JOB:
Turn the rows into a numbered list, starting at the first line of the rows and stopping after the line that contains "Hướng dẫn mua hàng". Leave out blank lines.

--- SUPPLIED MATERIAL ---

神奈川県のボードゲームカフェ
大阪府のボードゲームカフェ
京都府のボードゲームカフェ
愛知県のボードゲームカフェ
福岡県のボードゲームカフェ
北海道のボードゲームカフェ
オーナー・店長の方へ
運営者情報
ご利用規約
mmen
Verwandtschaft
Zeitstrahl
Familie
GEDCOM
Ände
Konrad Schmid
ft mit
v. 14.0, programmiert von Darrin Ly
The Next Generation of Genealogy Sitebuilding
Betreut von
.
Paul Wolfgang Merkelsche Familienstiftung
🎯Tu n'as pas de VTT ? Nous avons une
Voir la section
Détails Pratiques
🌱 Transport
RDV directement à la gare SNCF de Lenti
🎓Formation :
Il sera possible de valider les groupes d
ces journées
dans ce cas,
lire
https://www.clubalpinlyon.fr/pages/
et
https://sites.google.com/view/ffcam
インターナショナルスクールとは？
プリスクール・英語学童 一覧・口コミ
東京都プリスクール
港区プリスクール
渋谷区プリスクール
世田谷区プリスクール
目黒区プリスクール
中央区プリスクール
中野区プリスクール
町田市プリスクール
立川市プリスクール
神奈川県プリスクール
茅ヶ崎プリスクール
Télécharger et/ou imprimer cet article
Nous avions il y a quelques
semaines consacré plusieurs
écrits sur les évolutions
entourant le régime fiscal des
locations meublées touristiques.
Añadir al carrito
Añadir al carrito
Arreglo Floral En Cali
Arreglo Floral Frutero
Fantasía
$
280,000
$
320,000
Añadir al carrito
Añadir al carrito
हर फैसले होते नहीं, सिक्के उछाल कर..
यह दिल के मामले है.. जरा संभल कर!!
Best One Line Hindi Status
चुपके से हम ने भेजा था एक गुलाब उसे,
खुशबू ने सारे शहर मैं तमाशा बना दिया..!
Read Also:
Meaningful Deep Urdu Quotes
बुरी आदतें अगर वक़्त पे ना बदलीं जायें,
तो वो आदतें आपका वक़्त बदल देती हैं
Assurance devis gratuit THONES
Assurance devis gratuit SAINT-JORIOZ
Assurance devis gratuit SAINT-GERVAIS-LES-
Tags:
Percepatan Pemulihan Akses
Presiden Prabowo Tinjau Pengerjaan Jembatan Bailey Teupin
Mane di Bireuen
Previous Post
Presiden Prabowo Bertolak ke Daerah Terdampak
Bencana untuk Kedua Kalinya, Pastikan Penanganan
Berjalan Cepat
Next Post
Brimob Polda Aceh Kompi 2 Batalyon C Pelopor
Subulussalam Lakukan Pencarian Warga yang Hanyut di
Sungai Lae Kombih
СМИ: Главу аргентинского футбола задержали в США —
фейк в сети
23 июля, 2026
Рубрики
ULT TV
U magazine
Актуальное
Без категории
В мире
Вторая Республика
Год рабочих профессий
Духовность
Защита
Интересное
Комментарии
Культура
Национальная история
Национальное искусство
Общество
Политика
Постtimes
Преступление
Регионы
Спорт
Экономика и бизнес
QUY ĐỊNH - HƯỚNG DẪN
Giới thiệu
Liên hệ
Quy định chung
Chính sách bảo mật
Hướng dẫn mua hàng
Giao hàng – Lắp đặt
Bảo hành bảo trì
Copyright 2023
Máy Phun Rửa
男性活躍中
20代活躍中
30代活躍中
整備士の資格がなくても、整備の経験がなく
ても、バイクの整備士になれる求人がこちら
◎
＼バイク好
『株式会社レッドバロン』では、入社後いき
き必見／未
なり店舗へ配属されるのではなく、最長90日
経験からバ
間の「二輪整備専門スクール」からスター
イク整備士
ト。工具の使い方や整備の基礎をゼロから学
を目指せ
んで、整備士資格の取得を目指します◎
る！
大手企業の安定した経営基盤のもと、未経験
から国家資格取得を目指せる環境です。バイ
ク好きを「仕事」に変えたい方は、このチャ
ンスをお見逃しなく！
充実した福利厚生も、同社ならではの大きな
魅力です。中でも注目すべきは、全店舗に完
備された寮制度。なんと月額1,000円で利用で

---

EXERCISE ANSWER:
1. 神奈川県のボードゲームカフェ
2. 大阪府のボードゲームカフェ
3. 京都府のボードゲームカフェ
4. 愛知県のボードゲームカフェ
5. 福岡県のボードゲームカフェ
6. 北海道のボードゲームカフェ
7. オーナー・店長の方へ
8. 運営者情報
9. ご利用規約
10. mmen
11. Verwandtschaft
12. Zeitstrahl
13. Familie
14. GEDCOM
15. Ände
16. Konrad Schmid
17. ft mit
18. v. 14.0, programmiert von Darrin Ly
19. The Next Generation of Genealogy Sitebuilding
20. Betreut von
21. .
22. Paul Wolfgang Merkelsche Familienstiftung
23. 🎯Tu n'as pas de VTT ? Nous avons une
24. Voir la section
25. Détails Pratiques
26. 🌱 Transport
27. RDV directement à la gare SNCF de Lenti
28. 🎓Formation :
29. Il sera possible de valider les groupes d
30. ces journées
31. dans ce cas,
32. lire
33. https://www.clubalpinlyon.fr/pages/
34. et
35. https://sites.google.com/view/ffcam
36. インターナショナルスクールとは？
37. プリスクール・英語学童 一覧・口コミ
38. 東京都プリスクール
39. 港区プリスクール
40. 渋谷区プリスクール
41. 世田谷区プリスクール
42. 目黒区プリスクール
43. 中央区プリスクール
44. 中野区プリスクール
45. 町田市プリスクール
46. 立川市プリスクール
47. 神奈川県プリスクール
48. 茅ヶ崎プリスクール
49. Télécharger et/ou imprimer cet article
50. Nous avions il y a quelques
51. semaines consacré plusieurs
52. écrits sur les évolutions
53. entourant le régime fiscal des
54. locations meublées touristiques.
55. Añadir al carrito
56. Añadir al carrito
57. Arreglo Floral En Cali
58. Arreglo Floral Frutero
59. Fantasía
60. $
61. 280,000
62. $
63. 320,000
64. Añadir al carrito
65. Añadir al carrito
66. हर फैसले होते नहीं, सिक्के उछाल कर..
67. यह दिल के मामले है.. जरा संभल कर!!
68. Best One Line Hindi Status
69. चुपके से हम ने भेजा था एक गुलाब उसे,
70. खुशबू ने सारे शहर मैं तमाशा बना दिया..!
71. Read Also:
72. Meaningful Deep Urdu Quotes
73. बुरी आदतें अगर वक़्त पे ना बदलीं जायें,
74. तो वो आदतें आपका वक़्त बदल देती हैं
75. Assurance devis gratuit THONES
76. Assurance devis gratuit SAINT-JORIOZ
77. Assurance devis gratuit SAINT-GERVAIS-LES-
78. Tags:
79. Percepatan Pemulihan Akses
80. Presiden Prabowo Tinjau Pengerjaan Jembatan Bailey Teupin
81. Mane di Bireuen
82. Previous Post
83. Presiden Prabowo Bertolak ke Daerah Terdampak
84. Bencana untuk Kedua Kalinya, Pastikan Penanganan
85. Berjalan Cepat
86. Next Post
87. Brimob Polda Aceh Kompi 2 Batalyon C Pelopor
88. Subulussalam Lakukan Pencarian Warga yang Hanyut di
89. Sungai Lae Kombih
90. СМИ: Главу аргентинского футбола задержали в США —
91. фейк в сети
92. 23 июля, 2026
93. Рубрики
94. ULT TV
95. U magazine
96. Актуальное
97. Без категории
98. В мире
99. Вторая Республика
100. Год рабочих профессий
101. Духовность
102. Защита
103. Интересное
104. Комментарии
105. Культура
106. Национальная история
107. Национальное искусство
108. Общество
109. Политика
110. Постtimes
111. Преступление
112. Регионы
113. Спорт
114. Экономика и бизнес
115. QUY ĐỊNH - HƯỚNG DẪN
116. Giới thiệu
117. Liên hệ
118. Quy định chung
119. Chính sách bảo mật
120. Hướng dẫn mua hàng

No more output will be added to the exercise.